Senin, 29 April
2013 sekitar jam 2 sore, Wantilan Gedung DPRD Provinsi Bali dipadati oleh
ratusan pelajar SMP, SMA, Mahasiswa dari seluruh Bali. Tampak juga hadir beberapa
tokoh, seperti Dr. Shri I Gusti Ngurah
Arya Wedakarna MWS III (President The Sukarno Centre), Br. Indra Udayana
(Pengasuh Ashram Gandi Puri), dr. Wayan Sayoga (Ketua Yayasan Anand Ashram). Semuanya berkumpul untuk satu tujuan, yakni menyuarakan tegaknya
keadilan hukum dan hak asasi manusia di Indonesia, dimulai dari Bali.
Sarasehan “Pemuda
Bali Bersuara untuk Keadilan dan HAM” yang digagas oleh Aliansi Pemuda Bali
untuk Indonsia Jaya ini dilatarbelakangi oleh kegelisahan beberapa pemuda Bali
melihat maraknya fenomena kekerasan, ketidakadilan hukum di Indonesia sebagai
sebuah negara hukum, serta merajalelanya pelanggaran HAM. Ketua Panitia, I Gede Landep meyampaikan, “Tujuan
kami adalah untuk memberikan satu contoh, kami berani bersuara, kami berani
melakukan sesuatu, dalam artian kami tidak pasrah! Kami yakin kami mampu untuk
melawan ketidakadilan di negeri ini.”
Acara yang
berlangsung selama 3 jam ini menghadirkan Haris Azhar dari KONTRAS dan Inayah Wahid,
koordinator gerakan pemuda “Positive
Movement”. Sebagai keynote speaker, Dr.
Shri I Gusti Ngurah Arya Wedakarna MWS
III.
Dr. Wedakarna
mengawali sambutannya dengan 3 kali pekikan MERDEKA! yang diikuti dengan penuh
semangat oleh hadirin. Dalam sambutannya, ia mengingatkan kembali bahwa hampir
semua bangsa-bangsa di dunia, termasuk Indonesia, didirikan dan diinisiatifkan
oleh anak-anak muda. “Bangsa Indonesia penuh dengan jiwa-jiwa muda. Namun
setelah zaman reformasi, orang muda kehilangan tauladan.. Banyak orang
menganggap gerakan kepemudaan adalah gerakan sampingan, bukan sebuah inti dari
perjuangan bangsa. Di zama reformasi kita telah kehilang jati diri.

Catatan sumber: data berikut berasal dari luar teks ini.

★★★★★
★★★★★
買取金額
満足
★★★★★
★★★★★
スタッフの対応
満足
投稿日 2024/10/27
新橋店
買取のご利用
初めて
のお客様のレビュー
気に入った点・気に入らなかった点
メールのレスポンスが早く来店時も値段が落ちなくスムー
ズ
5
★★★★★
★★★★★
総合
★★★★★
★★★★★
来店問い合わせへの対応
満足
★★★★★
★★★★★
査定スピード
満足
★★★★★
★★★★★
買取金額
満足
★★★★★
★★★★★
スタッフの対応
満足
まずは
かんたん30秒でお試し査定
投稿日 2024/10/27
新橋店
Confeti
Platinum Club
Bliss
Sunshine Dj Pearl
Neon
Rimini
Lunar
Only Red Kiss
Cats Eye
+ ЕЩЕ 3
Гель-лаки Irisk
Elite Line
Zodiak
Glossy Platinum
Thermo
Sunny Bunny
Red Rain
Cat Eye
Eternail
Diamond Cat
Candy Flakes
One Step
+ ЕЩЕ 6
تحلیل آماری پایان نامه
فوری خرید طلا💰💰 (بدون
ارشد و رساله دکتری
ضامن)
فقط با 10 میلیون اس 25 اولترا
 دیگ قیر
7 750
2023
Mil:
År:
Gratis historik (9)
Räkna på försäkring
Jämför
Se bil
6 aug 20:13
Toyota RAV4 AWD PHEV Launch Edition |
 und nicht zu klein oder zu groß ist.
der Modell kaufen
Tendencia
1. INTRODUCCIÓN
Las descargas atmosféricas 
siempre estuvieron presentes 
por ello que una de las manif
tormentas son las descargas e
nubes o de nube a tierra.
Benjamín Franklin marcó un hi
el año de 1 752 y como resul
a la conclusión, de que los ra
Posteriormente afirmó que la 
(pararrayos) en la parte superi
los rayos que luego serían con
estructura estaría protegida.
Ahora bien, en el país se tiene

Satu-satunya harapan dari Indonesia hanya ada di Pulau Bali karena Bali adalah
api dari Pancasila. Di Bali tidak ada kerusuhan berbau sara, tidak ada gerakan
intoleransi, jadi secara de facto anak-anak muda Bali adalah anak-anak ideology
Pancasila!” tegasnya.
Menghadapi
berbagai fenomena kekerasan, terutama yang membawa nama agama, berbagai kasus
pelanggaran HAM, Dr. Wedakarna menegaskan kepada seluruh pemuda Bali agara
menjadi orang yang pemberani dan percaya diri. Karena jiwa puputan itu mengalir dalam darah setiap orang Bali. “Di Indonesia
tidak ada mayoritas, minoritas. Yang membedakan adalah ada orang berani dan ada
orang yang tidak berani. Ada safety player,
ada ksatria yang gagah berani,” lanjutnya. Ia menyayangkan begitu banyak
tokoh-tokoh agama, tokoh-tokoh ashram yang menjadi safety player, yang hanya ingin mencari selamat, “Tidak ada tokoh
seperti Bapak Anand Krishna yang berjuang dengan mati-matian.” Pria kelahiran
23 Agustus 1980 pada kesempatan ini juga memberikan dukungan kepada Anand
Ashram dan juga National Integration Movement (NIM) dan seluruh jaringan yang
ada, bahwa rakyat Bali, umat Hindu Indonesia selalu berada di belakang
perjuangan Bapak Anand Krishna. Walaupun kini Bapak Anand Krishna sedang di
penjara, namun jiwanya tetap merdeka. Dan jiwa merdeka ini, terutama pada
anak-anak muda, harus terus bergerak, bergotong royong, berani bersuara,
menyuaraka kebenaran, karena negara Indonesia ini sudah di ambang kehancuran.
Haris Azhar,
Ketua Badan Pekerja KONTRAS, menyampaikan dalam 2 tahun terakhir telah terjadi
lebih dari 3200 kasus kekerasan di Indonesia. Namun hampir dari semua kasus
tersebut tidak dibongkar atau pun diselesaikan secara tuntas. Adapun yang
dibongkar dan dianggap selesai, namun tak satu pun yang memberikan keadilan
kepada korban.
Menurutnya, ada berbagai perasaan yang
terlibat dalam tindak kekerasan, yang pertama mungkin kita bagian dari
kekerasan itu; kedua, mungkin kita setuju, tapi tidak berani melakukan
kekerasan;, ketiga, kita tidak setuju, tapi juga tidak berani mengintervensi
atau melakukan sesuatu untuk mencegah kekerasan terjadi; keempat, kita menolak
atau tidak setuju dan juga berani mengatakan tidak pada kekerasan. Namun, dari
1 -4 tetaplah memproduksi kekerasan. Kekerasan sudah menyasar siapa pun dan bisa
dilakukan oleh siapapun.
Ada berbagai
macam bentuk tindak kekerasan, termasuk kekerasan simbolik yang mampu menyerang
integritas diri seseorang. Ia khawatir kekerasan sudah menjadi budaya di
Indonesia. Azhar melihat Bali bisa menjadi inspirasi atau contoh bagi masyarakat
Indonesia bagaimana cara meghormati perbedaan sehingga tidak terjadi kekerasan.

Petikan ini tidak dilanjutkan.